**Job item a**
Reproduce the listing word for word, starting with its first line and going on through the line with "Наборы для омовения рук".

Reading the report of the Levy Commission, appointed by the Israeli government to study legal aspects of Jewish settlement construction on the West Bank, is bound to give the vast majority of international lawyers a rather uncanny feeling. The report announced decisively pro-settlement conclusions in relation to both Israeli domestic and international law. These conclusions have by now been exhaustively analyzed in the press, with its international law dimensions ably dissected by writers such as professors David Kretzmer and Aeyal Gross. In the following paragraphs, therefore, I will refrain from giving an overall analysis, and will focus only on those aspects that set it in the context of legal history. The Commission’s report operates in something of a parallel legal-historical universe, one in which legal evolution stopped sometime in the 1920s and in which the majority of international lawyers writing after that era simply do not exist.
The Commission’s brief international law analysis consists of an amalgam of a small number of articles written by firm advocates of the pro-settlement position in the decade or so after the 1967 war. It particularly draws on arguments first made by Yehuda Blum, an Israeli legal academic and ambassador to the UN under the first Likud government, and the late Eugene Rostow, an American legal academic and government official, whose writings on Israel coincided with his transformation from liberal Cold Warrior into neo-conservative hawk.

**Job item b**
Answer these questions on the passage about the Levy Commission report:
(i) Which government appointed the Levy Commission?
(ii) Which two professors are named as having analyzed the report's international law dimensions?
(iii) What post did Yehuda Blum hold under the first Likud government?

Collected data
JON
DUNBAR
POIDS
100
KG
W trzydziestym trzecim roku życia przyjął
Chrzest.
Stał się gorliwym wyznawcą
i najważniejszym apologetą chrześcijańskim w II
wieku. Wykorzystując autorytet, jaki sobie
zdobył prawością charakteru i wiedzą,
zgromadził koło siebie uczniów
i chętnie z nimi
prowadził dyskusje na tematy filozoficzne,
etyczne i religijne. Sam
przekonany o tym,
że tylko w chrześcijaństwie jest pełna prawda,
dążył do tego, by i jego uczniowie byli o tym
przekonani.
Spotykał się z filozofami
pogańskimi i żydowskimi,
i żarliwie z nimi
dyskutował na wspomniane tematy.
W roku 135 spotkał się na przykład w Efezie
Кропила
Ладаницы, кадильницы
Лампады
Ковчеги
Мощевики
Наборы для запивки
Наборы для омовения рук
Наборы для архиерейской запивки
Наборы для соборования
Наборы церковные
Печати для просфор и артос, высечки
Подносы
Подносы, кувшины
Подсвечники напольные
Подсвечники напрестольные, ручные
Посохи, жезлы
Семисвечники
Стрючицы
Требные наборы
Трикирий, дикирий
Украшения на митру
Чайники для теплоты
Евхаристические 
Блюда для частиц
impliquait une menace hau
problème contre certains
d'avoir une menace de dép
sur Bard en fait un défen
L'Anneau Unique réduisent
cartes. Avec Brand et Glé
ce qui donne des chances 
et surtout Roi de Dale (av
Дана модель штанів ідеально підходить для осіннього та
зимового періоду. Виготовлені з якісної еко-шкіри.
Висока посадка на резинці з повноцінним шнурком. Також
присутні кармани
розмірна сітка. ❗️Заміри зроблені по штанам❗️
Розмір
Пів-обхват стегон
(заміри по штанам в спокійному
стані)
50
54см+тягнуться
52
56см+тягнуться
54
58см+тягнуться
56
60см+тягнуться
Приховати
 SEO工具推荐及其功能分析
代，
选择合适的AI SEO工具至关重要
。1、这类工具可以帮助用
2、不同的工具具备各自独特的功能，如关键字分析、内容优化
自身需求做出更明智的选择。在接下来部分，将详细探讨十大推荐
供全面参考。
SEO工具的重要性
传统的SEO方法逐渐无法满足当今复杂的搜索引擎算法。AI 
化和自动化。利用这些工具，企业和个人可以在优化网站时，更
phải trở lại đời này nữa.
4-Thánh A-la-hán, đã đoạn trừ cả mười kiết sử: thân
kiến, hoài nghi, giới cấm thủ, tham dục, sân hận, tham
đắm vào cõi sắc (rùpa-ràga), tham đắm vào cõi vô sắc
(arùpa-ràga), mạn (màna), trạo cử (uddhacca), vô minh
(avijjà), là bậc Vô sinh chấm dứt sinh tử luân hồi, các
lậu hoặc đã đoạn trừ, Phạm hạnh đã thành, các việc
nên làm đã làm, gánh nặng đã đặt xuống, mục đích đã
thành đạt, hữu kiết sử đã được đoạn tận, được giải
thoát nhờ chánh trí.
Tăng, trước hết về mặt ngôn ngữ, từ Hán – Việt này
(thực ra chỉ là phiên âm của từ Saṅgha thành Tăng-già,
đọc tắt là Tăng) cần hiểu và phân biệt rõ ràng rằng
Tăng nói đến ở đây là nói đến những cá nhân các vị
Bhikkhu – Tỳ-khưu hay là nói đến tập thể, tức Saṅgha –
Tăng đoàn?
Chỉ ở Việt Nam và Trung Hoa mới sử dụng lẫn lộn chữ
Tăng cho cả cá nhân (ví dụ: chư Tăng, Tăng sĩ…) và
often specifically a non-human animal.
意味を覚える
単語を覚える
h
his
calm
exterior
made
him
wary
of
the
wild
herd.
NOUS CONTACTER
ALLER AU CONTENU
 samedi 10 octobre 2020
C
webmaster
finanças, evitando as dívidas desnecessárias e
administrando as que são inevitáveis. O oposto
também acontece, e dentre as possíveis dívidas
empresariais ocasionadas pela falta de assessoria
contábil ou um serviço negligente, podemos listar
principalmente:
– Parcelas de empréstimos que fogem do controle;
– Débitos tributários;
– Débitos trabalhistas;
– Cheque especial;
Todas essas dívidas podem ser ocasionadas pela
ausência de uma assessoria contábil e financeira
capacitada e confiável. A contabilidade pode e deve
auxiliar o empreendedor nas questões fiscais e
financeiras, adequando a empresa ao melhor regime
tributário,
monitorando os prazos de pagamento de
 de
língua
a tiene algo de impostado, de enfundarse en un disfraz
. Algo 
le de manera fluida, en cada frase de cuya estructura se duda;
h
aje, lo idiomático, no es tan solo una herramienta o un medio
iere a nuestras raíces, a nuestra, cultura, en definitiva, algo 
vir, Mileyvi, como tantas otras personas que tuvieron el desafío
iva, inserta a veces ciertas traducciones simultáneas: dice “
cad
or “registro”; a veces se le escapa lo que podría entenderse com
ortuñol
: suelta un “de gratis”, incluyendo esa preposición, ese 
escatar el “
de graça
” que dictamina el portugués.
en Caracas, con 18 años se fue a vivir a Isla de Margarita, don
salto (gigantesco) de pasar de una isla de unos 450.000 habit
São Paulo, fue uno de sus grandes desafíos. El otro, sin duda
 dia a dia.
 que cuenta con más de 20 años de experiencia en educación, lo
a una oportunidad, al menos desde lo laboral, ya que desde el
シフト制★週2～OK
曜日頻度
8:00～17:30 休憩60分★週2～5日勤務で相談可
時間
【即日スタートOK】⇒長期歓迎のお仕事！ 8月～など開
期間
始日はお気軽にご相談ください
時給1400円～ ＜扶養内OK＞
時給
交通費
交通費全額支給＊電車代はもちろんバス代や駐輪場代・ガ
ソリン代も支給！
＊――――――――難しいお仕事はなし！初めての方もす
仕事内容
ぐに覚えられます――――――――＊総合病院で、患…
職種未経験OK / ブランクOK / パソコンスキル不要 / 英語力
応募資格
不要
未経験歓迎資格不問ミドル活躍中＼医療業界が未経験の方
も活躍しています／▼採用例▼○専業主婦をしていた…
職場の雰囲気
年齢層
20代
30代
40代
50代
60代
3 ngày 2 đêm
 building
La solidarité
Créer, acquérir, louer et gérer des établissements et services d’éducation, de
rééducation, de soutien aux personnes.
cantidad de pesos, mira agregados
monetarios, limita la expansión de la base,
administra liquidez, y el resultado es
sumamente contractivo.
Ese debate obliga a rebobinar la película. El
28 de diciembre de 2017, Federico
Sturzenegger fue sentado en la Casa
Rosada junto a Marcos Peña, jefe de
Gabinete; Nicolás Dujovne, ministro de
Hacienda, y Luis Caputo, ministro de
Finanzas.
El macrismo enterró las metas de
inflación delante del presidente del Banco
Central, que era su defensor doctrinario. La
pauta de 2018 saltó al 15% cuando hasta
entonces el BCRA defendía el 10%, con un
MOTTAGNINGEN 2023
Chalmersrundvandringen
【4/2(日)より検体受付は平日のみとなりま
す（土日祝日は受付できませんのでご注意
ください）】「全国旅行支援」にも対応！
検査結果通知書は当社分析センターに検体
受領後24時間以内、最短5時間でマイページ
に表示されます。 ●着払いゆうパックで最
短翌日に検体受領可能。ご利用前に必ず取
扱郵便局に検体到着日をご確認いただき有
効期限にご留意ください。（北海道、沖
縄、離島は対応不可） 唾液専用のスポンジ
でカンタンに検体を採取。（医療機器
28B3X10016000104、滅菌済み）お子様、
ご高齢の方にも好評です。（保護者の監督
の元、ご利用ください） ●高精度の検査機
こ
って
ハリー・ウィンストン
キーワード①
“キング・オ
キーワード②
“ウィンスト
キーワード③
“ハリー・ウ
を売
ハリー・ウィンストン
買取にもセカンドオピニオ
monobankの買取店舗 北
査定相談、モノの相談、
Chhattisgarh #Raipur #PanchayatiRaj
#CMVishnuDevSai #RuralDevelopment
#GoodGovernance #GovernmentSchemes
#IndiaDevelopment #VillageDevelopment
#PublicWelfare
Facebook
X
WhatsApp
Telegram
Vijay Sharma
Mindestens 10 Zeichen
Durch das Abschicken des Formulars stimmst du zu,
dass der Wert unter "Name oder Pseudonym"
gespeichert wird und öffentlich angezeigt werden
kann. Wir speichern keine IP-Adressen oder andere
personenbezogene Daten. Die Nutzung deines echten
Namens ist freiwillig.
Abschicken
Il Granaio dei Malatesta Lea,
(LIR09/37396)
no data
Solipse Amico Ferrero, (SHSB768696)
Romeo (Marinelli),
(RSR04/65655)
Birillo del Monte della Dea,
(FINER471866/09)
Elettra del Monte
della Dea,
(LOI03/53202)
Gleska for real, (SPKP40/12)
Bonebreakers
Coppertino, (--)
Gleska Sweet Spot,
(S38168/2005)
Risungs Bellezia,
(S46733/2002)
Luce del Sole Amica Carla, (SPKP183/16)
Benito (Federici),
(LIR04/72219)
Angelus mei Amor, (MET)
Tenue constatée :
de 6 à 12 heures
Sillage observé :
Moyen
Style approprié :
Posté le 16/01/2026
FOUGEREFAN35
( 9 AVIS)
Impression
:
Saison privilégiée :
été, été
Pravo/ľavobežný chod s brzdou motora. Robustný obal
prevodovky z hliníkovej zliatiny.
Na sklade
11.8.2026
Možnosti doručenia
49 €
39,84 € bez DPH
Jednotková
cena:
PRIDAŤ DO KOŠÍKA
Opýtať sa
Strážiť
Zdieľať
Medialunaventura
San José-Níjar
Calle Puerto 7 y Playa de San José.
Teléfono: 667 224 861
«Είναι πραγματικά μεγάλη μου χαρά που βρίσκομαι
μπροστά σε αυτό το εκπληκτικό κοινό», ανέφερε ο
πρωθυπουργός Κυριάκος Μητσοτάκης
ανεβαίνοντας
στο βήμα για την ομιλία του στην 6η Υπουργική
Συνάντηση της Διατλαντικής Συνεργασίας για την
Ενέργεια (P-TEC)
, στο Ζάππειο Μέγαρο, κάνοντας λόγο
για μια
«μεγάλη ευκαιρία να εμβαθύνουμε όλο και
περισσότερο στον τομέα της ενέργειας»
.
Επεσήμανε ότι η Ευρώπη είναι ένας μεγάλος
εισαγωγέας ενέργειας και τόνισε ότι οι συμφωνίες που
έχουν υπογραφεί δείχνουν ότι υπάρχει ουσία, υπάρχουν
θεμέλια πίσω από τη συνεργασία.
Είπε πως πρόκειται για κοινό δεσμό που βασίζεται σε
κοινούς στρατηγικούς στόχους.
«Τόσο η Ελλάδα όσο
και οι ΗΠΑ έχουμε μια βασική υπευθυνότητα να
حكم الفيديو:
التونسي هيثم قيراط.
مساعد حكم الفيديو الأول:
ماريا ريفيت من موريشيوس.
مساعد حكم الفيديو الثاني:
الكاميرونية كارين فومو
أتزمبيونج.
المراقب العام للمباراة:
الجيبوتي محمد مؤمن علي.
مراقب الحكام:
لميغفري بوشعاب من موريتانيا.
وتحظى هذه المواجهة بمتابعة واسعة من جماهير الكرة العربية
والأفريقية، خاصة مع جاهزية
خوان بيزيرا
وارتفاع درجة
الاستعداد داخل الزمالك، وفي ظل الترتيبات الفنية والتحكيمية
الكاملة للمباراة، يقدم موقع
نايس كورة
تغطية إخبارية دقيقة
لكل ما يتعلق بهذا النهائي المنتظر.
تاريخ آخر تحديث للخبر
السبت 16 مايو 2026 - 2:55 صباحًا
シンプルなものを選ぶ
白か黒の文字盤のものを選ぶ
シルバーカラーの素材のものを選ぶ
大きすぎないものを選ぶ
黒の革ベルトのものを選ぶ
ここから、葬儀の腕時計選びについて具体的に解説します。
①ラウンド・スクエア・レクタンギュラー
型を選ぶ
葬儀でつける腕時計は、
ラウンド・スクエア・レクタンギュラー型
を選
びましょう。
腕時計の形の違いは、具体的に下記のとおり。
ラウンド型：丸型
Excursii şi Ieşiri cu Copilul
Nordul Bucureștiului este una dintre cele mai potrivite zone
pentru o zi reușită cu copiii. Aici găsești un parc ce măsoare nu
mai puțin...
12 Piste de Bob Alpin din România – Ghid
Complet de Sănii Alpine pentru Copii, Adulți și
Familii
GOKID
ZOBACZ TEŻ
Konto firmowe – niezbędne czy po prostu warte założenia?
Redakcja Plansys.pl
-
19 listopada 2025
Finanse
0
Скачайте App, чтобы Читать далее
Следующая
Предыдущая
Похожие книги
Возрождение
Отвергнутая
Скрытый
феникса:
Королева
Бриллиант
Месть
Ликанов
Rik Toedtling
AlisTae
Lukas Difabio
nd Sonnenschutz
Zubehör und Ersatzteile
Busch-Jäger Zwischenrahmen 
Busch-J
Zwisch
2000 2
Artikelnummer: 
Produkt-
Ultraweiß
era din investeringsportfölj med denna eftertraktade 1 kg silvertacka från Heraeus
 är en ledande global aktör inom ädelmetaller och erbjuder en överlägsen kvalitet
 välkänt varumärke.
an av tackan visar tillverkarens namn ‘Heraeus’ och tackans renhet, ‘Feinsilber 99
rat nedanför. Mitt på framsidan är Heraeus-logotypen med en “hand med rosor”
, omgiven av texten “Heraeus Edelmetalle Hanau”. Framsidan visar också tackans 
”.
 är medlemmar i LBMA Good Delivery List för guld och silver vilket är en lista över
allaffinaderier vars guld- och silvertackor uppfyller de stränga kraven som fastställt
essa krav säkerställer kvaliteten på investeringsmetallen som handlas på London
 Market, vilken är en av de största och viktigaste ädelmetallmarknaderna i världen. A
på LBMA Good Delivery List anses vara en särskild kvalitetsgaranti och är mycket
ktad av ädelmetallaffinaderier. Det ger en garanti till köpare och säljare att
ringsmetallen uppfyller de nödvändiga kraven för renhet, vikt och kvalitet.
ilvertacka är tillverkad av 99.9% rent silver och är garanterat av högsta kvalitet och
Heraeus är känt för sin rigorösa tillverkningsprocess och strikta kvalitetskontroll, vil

**Final answer a**
JON
DUNBAR
POIDS
100
KG
W trzydziestym trzecim roku życia przyjął
Chrzest.
Stał się gorliwym wyznawcą
i najważniejszym apologetą chrześcijańskim w II
wieku. Wykorzystując autorytet, jaki sobie
zdobył prawością charakteru i wiedzą,
zgromadził koło siebie uczniów
i chętnie z nimi
prowadził dyskusje na tematy filozoficzne,
etyczne i religijne. Sam
przekonany o tym,
że tylko w chrześcijaństwie jest pełna prawda,
dążył do tego, by i jego uczniowie byli o tym
przekonani.
Spotykał się z filozofami
pogańskimi i żydowskimi,
i żarliwie z nimi
dyskutował na wspomniane tematy.
W roku 135 spotkał się na przykład w Efezie
Кропила
Ладаницы, кадильницы
Лампады
Ковчеги
Мощевики
Наборы для запивки
Наборы для омовения рук

**Final answer b**
(i) The Israeli government.
(ii) David Kretzmer and Aeyal Gross.
(iii) Ambassador to the UN.